> _Job item_:
All that should appear is the run of lines from the one containing "start/end times: 0.2~seconds" through the end of the records, each repeated exactly.

> _Provided data_:
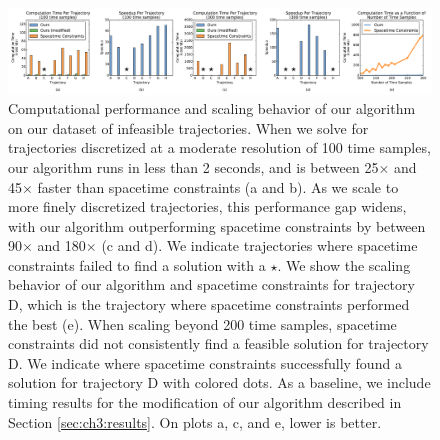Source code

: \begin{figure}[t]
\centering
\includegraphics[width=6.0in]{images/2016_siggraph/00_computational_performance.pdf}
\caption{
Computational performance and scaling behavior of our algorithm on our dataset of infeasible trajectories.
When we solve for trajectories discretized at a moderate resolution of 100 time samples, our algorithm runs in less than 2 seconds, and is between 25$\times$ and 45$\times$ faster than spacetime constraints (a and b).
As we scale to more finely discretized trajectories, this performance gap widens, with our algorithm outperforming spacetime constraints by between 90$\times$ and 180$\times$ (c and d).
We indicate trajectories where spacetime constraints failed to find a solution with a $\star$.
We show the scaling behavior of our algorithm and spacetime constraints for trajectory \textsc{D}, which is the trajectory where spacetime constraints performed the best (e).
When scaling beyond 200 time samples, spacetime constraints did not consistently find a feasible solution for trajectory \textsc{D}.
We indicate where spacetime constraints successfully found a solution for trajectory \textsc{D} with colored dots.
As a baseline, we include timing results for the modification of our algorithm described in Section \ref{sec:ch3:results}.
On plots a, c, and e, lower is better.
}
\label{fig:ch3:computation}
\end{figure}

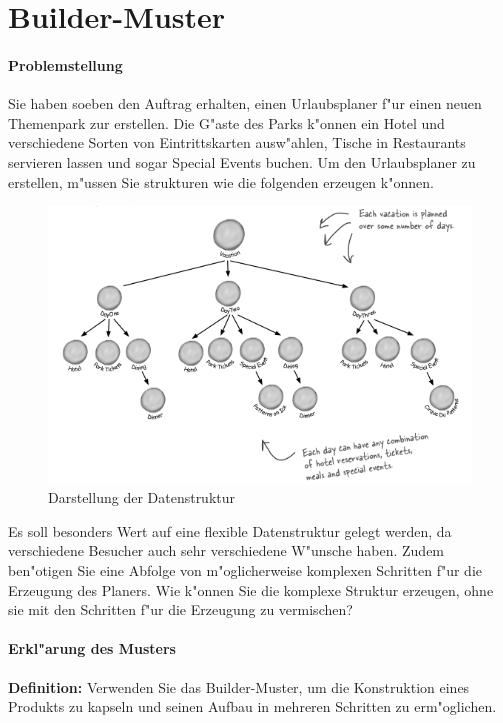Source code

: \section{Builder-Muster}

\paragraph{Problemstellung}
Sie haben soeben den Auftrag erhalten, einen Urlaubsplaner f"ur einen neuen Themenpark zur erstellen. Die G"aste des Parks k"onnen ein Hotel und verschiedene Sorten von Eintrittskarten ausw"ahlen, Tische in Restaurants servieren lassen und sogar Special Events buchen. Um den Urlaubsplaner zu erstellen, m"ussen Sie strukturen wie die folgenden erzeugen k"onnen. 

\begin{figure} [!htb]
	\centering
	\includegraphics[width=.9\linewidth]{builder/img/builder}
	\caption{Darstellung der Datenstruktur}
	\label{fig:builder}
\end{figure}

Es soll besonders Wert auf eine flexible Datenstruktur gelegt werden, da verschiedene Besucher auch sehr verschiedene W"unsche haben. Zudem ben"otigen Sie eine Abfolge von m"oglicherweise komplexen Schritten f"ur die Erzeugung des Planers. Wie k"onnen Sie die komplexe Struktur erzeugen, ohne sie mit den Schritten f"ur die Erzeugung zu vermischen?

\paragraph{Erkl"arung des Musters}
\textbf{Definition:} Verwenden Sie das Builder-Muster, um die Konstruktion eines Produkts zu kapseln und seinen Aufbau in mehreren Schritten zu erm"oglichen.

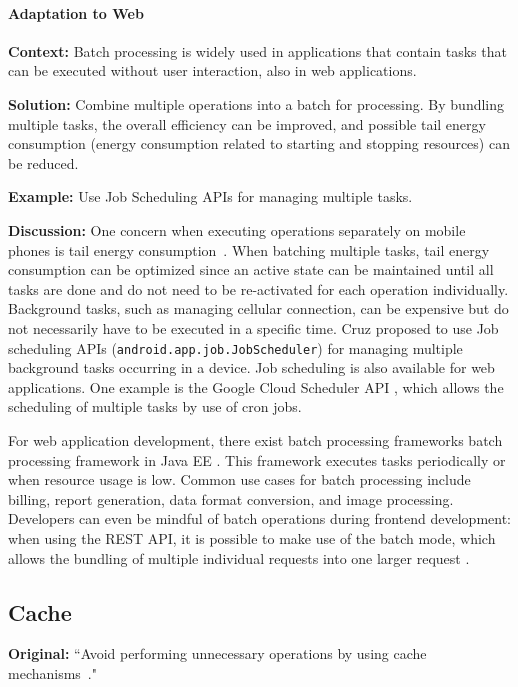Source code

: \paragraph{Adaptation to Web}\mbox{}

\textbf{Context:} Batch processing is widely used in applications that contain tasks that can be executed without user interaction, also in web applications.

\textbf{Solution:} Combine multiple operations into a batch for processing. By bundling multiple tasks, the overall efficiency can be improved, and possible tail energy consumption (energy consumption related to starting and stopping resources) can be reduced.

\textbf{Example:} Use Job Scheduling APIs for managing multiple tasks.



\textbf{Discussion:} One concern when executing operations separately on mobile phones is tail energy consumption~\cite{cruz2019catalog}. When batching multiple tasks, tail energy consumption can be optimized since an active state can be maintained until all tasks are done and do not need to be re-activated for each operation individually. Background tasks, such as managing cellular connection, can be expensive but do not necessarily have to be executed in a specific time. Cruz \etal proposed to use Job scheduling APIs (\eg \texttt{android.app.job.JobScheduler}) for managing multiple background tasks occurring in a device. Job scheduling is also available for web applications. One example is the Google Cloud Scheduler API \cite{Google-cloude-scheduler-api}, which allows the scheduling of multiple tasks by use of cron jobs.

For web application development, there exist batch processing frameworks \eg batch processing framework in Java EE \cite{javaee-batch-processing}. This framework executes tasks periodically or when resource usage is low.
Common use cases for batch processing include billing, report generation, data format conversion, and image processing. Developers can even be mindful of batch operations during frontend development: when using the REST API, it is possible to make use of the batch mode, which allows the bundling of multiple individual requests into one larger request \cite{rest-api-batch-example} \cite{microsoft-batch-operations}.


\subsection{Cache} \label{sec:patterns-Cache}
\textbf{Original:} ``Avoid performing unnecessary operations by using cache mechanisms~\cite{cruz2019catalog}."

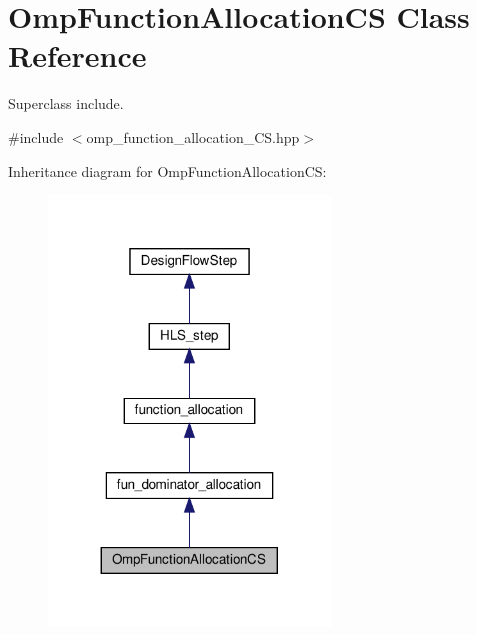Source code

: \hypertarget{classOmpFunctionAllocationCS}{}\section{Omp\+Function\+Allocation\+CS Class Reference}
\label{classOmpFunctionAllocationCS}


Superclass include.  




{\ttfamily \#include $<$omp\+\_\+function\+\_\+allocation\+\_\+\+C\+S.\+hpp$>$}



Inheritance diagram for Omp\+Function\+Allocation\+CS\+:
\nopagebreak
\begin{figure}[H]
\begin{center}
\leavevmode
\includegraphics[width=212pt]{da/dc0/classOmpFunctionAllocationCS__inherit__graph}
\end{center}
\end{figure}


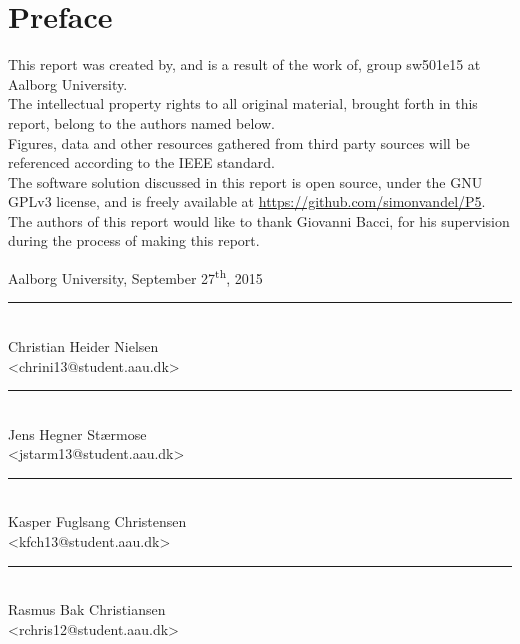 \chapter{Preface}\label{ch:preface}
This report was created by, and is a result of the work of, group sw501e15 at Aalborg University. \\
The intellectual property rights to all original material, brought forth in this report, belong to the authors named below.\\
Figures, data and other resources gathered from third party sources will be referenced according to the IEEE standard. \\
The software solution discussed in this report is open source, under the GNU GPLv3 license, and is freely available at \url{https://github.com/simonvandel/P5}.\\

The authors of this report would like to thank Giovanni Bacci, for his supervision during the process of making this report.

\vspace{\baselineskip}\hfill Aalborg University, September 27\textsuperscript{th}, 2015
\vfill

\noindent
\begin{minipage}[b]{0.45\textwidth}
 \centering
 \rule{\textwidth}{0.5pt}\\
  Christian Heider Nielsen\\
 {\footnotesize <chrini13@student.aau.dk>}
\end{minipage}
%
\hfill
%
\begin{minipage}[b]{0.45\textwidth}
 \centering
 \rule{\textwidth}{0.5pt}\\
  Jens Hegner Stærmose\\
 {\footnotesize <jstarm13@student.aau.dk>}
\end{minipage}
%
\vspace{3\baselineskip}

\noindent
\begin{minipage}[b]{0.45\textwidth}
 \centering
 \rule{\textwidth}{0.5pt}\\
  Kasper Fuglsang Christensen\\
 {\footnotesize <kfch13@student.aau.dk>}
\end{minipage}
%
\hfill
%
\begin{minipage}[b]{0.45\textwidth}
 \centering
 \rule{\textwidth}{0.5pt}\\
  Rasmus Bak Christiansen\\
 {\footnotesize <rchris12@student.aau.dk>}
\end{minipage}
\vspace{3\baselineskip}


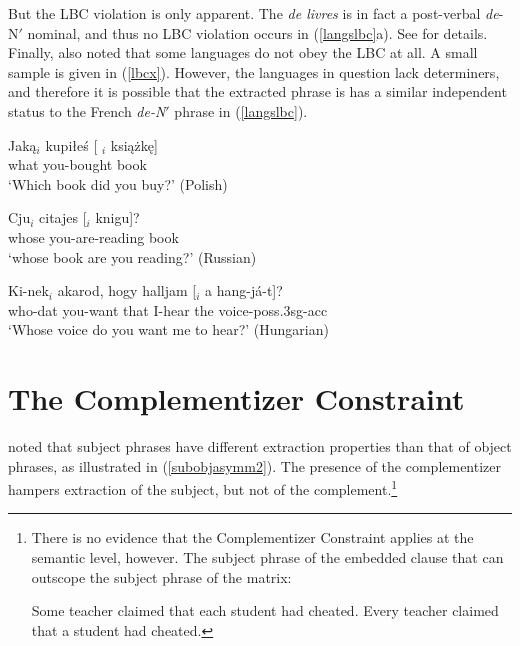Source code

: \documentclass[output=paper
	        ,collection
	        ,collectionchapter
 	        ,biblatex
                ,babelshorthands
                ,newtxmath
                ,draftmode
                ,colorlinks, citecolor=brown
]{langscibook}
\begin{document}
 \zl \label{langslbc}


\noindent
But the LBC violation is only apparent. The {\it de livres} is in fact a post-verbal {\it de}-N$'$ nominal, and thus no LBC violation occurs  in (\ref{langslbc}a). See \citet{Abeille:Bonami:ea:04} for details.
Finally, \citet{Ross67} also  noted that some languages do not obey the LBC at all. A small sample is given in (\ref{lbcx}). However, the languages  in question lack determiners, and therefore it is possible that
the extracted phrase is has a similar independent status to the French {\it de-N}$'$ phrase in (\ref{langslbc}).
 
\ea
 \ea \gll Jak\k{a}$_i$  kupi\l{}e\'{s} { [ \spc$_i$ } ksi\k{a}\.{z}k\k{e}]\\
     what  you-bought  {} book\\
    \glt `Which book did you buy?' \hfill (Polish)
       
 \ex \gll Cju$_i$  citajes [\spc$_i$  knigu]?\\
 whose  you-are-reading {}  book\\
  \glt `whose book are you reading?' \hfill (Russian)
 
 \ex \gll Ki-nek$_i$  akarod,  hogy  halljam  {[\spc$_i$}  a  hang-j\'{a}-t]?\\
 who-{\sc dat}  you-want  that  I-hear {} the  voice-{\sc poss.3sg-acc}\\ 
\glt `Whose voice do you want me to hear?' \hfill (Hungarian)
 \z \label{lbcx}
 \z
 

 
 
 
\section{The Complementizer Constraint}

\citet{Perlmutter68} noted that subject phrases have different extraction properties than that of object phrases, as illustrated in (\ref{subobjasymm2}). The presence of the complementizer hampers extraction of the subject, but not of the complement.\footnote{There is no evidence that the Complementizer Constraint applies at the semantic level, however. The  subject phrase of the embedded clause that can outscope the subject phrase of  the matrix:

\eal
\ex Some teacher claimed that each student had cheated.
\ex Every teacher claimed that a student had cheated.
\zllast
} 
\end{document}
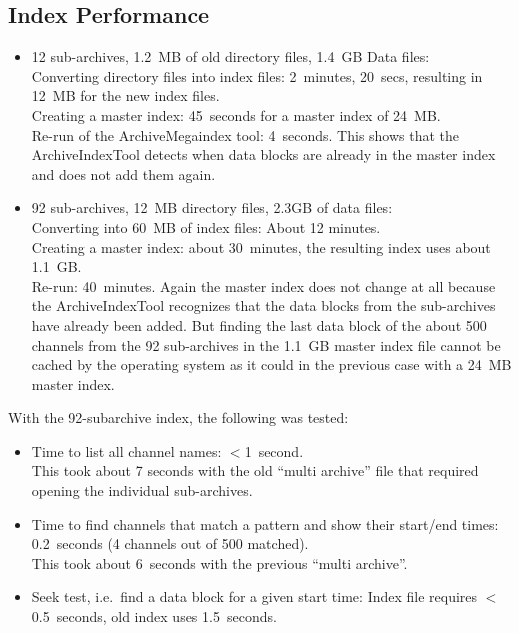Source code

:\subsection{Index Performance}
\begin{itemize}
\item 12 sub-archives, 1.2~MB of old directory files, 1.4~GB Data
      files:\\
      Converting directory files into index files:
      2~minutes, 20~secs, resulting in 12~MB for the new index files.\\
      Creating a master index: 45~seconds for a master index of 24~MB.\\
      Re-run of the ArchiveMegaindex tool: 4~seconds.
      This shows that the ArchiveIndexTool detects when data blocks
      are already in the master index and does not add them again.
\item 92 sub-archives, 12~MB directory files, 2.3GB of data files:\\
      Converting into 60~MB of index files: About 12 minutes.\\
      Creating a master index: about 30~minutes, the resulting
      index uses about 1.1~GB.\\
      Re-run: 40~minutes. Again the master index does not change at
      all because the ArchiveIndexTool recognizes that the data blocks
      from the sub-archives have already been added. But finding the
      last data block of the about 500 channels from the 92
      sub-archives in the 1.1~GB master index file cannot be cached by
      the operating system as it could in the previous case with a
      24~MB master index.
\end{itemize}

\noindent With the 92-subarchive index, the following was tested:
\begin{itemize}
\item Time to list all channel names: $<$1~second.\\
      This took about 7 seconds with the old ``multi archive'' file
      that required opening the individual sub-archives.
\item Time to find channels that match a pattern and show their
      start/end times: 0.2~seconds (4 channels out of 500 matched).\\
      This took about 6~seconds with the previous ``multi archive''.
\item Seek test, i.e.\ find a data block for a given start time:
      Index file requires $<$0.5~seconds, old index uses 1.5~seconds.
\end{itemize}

> _Completed exercise_:
      start/end times: 0.2~seconds (4 channels out of 500 matched).\\
      This took about 6~seconds with the previous ``multi archive''.
\item Seek test, i.e.\ find a data block for a given start time:
      Index file requires $<$0.5~seconds, old index uses 1.5~seconds.
\end{itemize}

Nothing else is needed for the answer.